Aim of the exercise: Please repeat the lines below, exactly and only, from the one that holds "vérifie si l'on a un caractère alphanumérique." through the one that holds "Dans certaines localisations, il".

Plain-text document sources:
=== Section Start ===

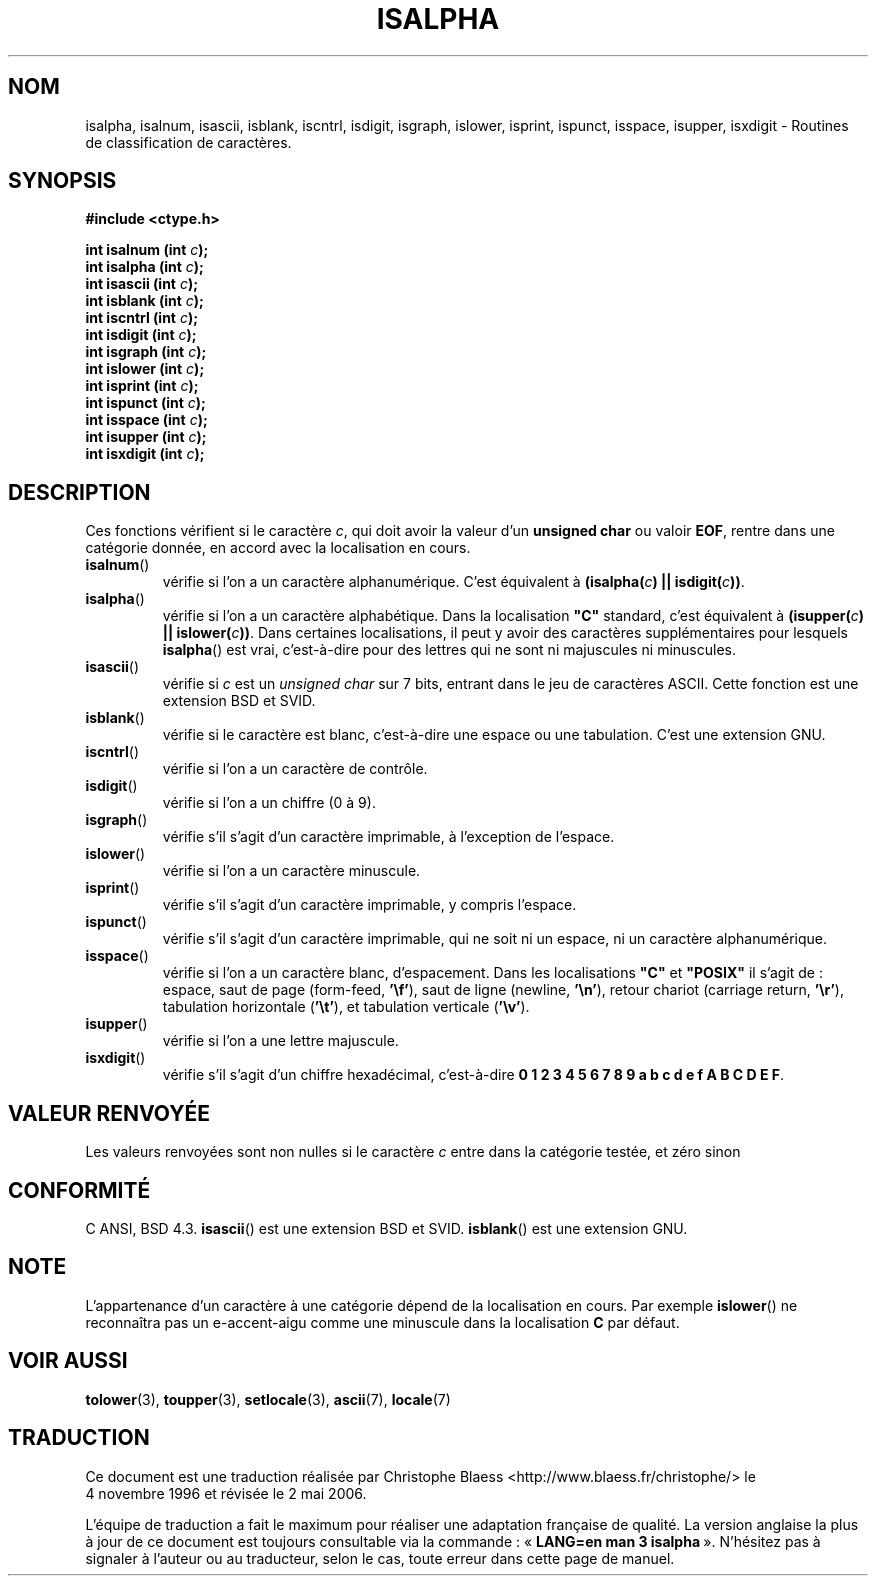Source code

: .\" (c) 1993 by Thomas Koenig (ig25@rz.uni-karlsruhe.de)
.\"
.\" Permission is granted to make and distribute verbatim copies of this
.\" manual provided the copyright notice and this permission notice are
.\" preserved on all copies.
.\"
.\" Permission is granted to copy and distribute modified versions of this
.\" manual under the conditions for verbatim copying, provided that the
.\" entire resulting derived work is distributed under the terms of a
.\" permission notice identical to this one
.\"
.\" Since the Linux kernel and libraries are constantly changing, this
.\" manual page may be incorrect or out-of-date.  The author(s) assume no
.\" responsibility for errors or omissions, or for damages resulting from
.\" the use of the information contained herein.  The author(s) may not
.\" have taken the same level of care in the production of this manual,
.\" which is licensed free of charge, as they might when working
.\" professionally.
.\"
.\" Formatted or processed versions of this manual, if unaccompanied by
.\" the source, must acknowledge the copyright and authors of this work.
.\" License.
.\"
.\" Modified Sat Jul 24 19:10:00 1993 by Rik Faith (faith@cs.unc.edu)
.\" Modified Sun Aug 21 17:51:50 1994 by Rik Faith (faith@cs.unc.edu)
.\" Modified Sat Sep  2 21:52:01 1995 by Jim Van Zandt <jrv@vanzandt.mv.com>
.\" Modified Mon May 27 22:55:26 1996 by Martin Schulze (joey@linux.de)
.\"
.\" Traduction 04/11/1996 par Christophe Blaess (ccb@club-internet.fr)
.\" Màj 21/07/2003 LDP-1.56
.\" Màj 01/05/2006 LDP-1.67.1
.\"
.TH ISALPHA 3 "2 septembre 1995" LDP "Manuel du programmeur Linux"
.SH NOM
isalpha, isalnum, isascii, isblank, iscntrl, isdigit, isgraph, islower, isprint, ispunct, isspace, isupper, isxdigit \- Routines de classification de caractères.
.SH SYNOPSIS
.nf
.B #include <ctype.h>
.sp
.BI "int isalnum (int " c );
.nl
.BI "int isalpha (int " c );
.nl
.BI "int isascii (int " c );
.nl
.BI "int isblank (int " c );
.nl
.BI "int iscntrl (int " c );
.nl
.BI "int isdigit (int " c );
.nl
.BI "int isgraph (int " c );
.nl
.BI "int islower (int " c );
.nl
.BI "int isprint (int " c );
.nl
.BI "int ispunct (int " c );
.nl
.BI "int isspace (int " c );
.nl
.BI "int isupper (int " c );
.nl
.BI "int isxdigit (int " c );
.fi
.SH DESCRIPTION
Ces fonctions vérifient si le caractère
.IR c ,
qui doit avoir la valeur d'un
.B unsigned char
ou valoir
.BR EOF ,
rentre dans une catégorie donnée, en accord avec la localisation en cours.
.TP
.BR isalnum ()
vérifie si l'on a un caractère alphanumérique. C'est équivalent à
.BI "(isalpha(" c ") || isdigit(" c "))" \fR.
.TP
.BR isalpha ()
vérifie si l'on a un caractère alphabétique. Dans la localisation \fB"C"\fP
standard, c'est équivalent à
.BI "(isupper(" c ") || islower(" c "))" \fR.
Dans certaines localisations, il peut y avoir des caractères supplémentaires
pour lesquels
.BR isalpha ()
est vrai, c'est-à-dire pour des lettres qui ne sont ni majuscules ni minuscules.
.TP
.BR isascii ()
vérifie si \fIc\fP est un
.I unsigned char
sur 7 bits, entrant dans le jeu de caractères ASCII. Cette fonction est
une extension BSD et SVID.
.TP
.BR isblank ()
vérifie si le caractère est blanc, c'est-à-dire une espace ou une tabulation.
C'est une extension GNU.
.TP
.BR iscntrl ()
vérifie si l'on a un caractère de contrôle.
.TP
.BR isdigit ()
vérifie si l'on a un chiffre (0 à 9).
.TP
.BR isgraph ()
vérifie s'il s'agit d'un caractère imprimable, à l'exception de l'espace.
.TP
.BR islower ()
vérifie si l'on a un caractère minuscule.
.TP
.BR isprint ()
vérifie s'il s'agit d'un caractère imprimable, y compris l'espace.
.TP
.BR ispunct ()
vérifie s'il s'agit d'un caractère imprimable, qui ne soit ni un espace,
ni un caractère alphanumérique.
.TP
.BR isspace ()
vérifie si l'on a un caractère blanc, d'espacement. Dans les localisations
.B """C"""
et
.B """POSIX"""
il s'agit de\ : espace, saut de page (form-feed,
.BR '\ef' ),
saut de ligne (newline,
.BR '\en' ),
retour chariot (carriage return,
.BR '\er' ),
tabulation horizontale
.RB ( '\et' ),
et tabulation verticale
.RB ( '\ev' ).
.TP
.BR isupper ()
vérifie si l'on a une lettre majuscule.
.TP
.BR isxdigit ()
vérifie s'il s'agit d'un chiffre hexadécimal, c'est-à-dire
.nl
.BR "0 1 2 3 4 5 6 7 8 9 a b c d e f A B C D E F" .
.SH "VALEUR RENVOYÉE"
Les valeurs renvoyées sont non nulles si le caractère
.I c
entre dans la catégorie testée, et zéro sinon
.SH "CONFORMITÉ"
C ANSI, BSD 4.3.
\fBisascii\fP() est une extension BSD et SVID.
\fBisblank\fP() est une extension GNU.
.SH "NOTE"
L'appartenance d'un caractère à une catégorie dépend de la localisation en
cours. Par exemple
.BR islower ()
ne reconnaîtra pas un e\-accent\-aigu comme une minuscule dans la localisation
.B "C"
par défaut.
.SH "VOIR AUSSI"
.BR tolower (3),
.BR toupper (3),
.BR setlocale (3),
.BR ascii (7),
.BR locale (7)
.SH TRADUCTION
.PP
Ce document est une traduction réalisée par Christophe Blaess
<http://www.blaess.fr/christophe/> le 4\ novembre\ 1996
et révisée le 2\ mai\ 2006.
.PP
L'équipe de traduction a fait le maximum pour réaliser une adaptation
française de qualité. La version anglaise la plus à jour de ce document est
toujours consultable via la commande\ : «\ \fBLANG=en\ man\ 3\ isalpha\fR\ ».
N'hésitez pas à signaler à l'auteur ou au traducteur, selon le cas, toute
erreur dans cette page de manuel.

=== Section End ===

Task answer:
vérifie si l'on a un caractère alphanumérique. C'est équivalent à
.BI "(isalpha(" c ") || isdigit(" c "))" \fR.
.TP
.BR isalpha ()
vérifie si l'on a un caractère alphabétique. Dans la localisation \fB"C"\fP
standard, c'est équivalent à
.BI "(isupper(" c ") || islower(" c "))" \fR.
Dans certaines localisations, il peut y avoir des caractères supplémentaires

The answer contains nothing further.